[Requirement] Select every line below that contains the string "Zdrój", treating uppercase and lowercase letters as distinct.

[The data]
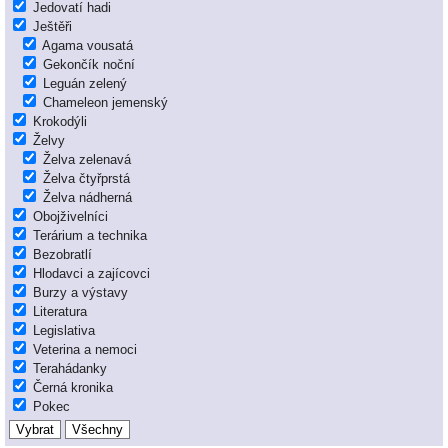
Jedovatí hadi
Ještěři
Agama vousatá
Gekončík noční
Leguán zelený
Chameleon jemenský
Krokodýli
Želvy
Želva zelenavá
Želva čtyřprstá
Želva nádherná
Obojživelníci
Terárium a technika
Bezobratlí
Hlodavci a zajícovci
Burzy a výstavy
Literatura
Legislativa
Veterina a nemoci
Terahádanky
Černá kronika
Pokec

* * *

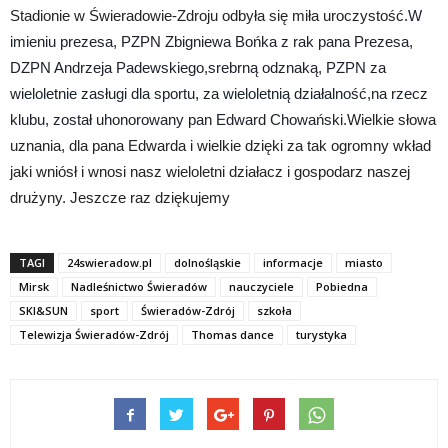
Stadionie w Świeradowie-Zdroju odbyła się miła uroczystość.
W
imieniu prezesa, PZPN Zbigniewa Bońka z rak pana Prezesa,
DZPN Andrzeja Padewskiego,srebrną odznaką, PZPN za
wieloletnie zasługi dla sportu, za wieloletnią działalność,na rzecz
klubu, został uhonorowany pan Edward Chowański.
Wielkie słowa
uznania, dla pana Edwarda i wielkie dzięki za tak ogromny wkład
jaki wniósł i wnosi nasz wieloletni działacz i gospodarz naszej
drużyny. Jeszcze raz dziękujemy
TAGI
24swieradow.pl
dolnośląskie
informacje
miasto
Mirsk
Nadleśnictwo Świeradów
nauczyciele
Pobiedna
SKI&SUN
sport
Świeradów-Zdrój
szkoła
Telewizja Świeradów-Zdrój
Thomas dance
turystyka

[Task result]
Świeradów-Zdrój
Telewizja Świeradów-Zdrój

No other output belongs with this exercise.